En conséquence, la proposition de résolution n° 245 (2024-2025) ne saurait être considérée comme ayant pour objet de reconstituer une commission d'enquête ayant déjà achevé ses travaux au cours des douze derniers mois. Elle respecte, à cet égard, l'exigence posée par l'article 6 de l'ordonnance du 17 novembre 1958.


* 15 Si l'expression a été utilisée pour la première fois dans un rapport de la Cour des comptes de 1960-1961 pour désigner la tendance de l'État à confier certaines de ses tâches à des institutions privées afin de bénéficier d'un régime juridique plus souple, elle s'applique désormais à toute structure administrative exerçant pour le compte de l'État des missions d'intérêt général, qu'elle relève du droit public ou du droit privé.
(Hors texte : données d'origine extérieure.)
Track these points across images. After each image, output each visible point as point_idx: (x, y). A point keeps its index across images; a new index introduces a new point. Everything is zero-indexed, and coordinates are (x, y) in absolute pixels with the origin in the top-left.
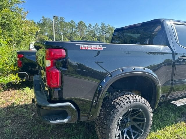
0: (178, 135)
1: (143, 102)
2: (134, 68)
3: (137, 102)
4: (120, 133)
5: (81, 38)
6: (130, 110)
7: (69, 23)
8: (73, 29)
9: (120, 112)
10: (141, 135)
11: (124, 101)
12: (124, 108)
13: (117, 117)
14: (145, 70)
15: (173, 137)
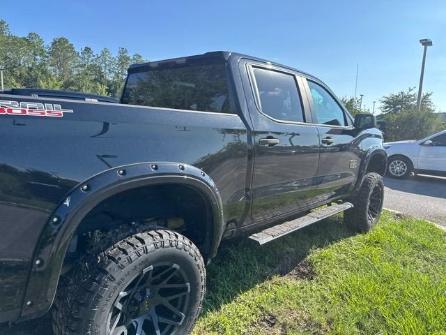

* 16 Les agences : une nouvelle gestion publique ? Étude annuelle du Conseil d'État, 2012.

* 17 L'État et ses agences, rapport n° 2011-M-044-01 de l'Inspection générale des finances, mars 2012.

* 18 Sur les dix dernières années, les questions orales et écrites relatives aux agences ont porté soit sur des enjeux généraux (coût de fonctionnement, gestion, modernisation, simplification, réduction), soit sur des agences en particulier (agences de l'eau, ADEME, ANCT, notamment).

* 19 Présidée par Marie-Hélène Des Esgaulx et rapportée par Jacques Mézard, la commission d'enquête sur le bilan et le contrôle de la création, de l'organisation, de l'activité et de la gestion des autorités administratives indépendantes a rendu son rapport n° 126 (2015-2016) le 28 octobre 2015.

* 20 Voir le rapport d'information n° 909 (2021-2022) du 29 septembre 2022 fait par Agnès Canayer et Éric Kerrouche, en particulier pp. 89-97.

* 21 Rapport d'information n° 4236 du 9 juin 2021 présenté par Lise Magnier et Jean-Paul Mattéi.

* 22 Cour des comptes, Les relations entre l'État et ses opérateurs, janvier 2021.

* 23 Inspection générale des finances, Analyse du niveau de trésorerie des opérateurs de l'État et du modèle de relations financières entre l'État et ses opérateurs, juillet 2023.

* 24 Proposition de loi tendant à supprimer certaines structures, comités, conseils et commissions « Théodule » dont l'utilité ne semble pas avérée.

* 25 Sur le rapport n° 239 (2024-2025) d'Hervé Reynaud.

* 26 Article 179 de la loi n° 2019-1479 du 28 décembre 2019 de finances pour 2020.

* 27 Voir le 25° de l'article précité. Ce rapport « récapitule, par mission et programme, l'ensemble des opérateurs de l'État ou catégories d'opérateurs et les crédits ou les impositions qui leur sont destinés [...] ; présente le montant des dettes des opérateurs de l'État [...] ; donne la liste des opérateurs supprimés ou créés au cours de l'année précédant le dépôt du projet de loi de finances de l'année ».

* 28 Voir le 9° de l'article précité. Cette liste « évalue le coût de fonctionnement de ces organismes [...] lors des trois années précédentes ; b) indique le nombre de leurs membres et le nombre de leurs réunions tenues lors des trois années précédentes ; c) mentionne les commissions et instances créées ou supprimées dans l'année [...] ».